Recorded information

--- START ---

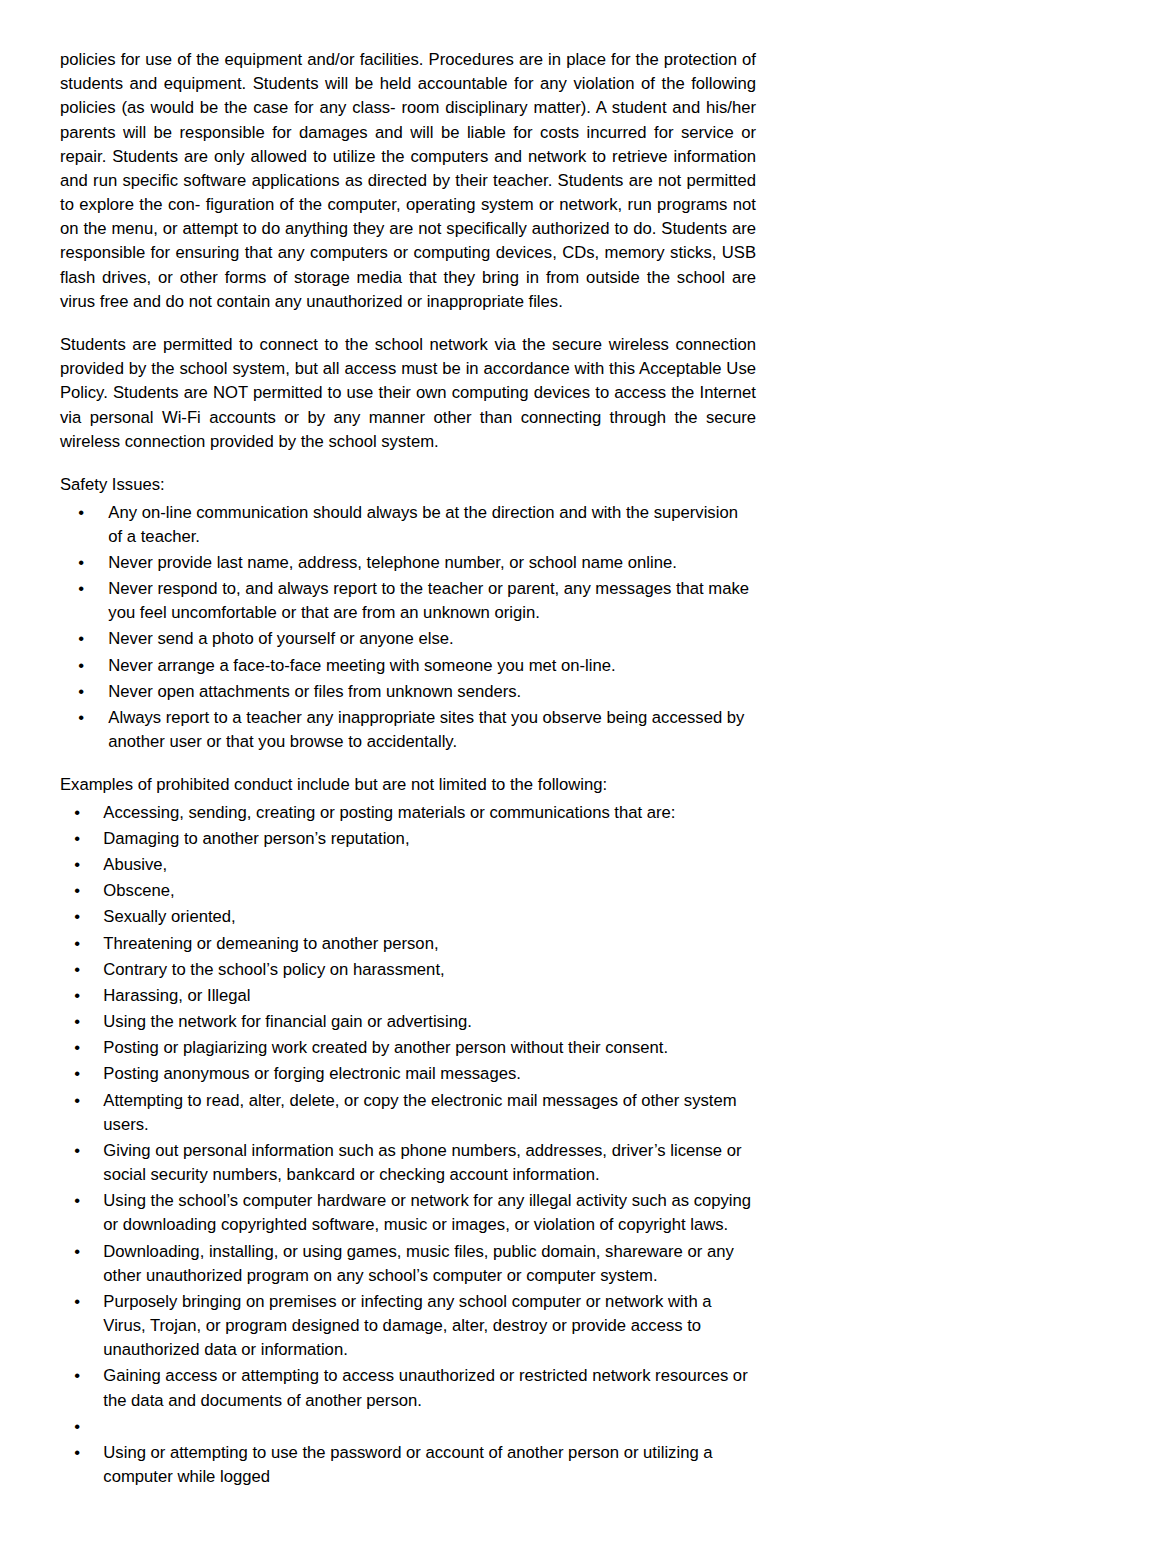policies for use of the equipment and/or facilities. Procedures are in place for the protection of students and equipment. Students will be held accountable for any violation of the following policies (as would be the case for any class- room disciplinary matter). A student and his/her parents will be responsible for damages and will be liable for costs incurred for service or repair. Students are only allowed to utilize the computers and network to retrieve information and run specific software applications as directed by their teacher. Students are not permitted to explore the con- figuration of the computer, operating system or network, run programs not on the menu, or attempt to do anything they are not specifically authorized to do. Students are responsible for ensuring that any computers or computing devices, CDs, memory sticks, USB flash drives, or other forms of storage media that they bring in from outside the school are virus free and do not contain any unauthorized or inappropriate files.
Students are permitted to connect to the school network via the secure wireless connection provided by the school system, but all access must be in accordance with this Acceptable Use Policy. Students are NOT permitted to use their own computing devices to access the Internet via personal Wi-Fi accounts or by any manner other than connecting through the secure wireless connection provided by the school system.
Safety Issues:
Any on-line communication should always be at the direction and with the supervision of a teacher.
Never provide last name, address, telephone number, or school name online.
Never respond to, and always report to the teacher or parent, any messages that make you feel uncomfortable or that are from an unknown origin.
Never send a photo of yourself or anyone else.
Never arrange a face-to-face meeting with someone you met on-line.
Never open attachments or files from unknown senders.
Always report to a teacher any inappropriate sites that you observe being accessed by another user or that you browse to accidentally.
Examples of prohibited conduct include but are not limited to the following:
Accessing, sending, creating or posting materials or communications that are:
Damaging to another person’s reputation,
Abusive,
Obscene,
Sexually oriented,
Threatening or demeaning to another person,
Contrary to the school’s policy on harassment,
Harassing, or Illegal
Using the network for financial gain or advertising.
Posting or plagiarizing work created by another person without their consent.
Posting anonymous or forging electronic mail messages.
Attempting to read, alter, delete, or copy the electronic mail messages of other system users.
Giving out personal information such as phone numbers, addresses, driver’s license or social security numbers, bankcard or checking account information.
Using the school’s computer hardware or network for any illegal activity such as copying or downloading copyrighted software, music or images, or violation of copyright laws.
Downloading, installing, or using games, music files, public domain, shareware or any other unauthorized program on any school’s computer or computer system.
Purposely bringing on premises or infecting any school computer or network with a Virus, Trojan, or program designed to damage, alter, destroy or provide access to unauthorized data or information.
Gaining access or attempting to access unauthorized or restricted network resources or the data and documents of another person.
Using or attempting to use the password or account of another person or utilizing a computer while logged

--- END ---
--- START ---

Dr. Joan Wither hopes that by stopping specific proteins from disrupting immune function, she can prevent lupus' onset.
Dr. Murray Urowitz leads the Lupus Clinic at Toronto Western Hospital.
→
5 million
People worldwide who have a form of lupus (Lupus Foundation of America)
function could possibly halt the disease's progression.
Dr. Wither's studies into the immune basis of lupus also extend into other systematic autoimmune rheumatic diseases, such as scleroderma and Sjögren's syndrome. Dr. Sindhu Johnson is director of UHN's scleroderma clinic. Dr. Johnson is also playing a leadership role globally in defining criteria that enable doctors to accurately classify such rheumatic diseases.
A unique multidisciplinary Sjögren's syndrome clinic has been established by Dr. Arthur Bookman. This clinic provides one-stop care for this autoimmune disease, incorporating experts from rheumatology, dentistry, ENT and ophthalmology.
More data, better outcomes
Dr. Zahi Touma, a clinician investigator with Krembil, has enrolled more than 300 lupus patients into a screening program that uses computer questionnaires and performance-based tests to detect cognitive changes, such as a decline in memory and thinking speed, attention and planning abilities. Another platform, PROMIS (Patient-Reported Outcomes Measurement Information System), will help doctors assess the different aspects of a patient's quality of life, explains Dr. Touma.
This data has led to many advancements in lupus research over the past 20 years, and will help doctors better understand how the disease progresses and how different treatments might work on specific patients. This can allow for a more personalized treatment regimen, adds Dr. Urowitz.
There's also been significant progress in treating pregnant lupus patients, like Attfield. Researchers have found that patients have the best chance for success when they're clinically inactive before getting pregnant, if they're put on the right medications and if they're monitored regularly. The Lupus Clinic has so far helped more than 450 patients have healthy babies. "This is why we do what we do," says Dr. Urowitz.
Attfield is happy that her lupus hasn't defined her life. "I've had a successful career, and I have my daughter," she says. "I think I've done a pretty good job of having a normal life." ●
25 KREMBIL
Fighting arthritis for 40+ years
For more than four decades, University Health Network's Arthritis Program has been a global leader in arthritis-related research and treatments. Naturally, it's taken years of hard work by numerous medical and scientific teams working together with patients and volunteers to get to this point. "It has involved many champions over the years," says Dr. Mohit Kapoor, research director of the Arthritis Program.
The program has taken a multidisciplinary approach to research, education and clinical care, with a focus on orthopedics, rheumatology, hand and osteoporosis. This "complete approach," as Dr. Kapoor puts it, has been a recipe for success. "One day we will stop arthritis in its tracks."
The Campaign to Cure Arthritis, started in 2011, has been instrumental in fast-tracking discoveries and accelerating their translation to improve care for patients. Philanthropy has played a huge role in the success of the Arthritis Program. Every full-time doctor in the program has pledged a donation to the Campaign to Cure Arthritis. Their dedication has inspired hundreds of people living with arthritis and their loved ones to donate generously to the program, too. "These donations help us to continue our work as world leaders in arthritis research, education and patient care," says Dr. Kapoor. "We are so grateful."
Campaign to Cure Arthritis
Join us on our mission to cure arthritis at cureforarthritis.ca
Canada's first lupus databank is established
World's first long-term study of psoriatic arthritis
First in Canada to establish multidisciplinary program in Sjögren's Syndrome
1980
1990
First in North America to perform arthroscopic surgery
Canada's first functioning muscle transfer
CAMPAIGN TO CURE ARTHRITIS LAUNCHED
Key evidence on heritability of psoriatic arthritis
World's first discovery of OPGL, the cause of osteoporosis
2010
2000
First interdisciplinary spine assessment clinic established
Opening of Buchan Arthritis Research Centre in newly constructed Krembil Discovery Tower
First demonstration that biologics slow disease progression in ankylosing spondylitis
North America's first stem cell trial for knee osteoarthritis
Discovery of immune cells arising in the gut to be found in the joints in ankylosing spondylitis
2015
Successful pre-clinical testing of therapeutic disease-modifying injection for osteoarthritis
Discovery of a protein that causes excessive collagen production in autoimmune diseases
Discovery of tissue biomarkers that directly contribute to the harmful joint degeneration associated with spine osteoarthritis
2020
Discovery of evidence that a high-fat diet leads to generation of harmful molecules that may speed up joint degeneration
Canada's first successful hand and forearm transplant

--- END ---

Aim of the task
Give back the records above exactly, limited to the lines between the one holding "Discovery of a" and the one holding "Canada's first successful", inclusive.

Finished task
Discovery of a protein that causes excessive collagen production in autoimmune diseases
Discovery of tissue biomarkers that directly contribute to the harmful joint degeneration associated with spine osteoarthritis
2020
Discovery of evidence that a high-fat diet leads to generation of harmful molecules that may speed up joint degeneration
Canada's first successful hand and forearm transplant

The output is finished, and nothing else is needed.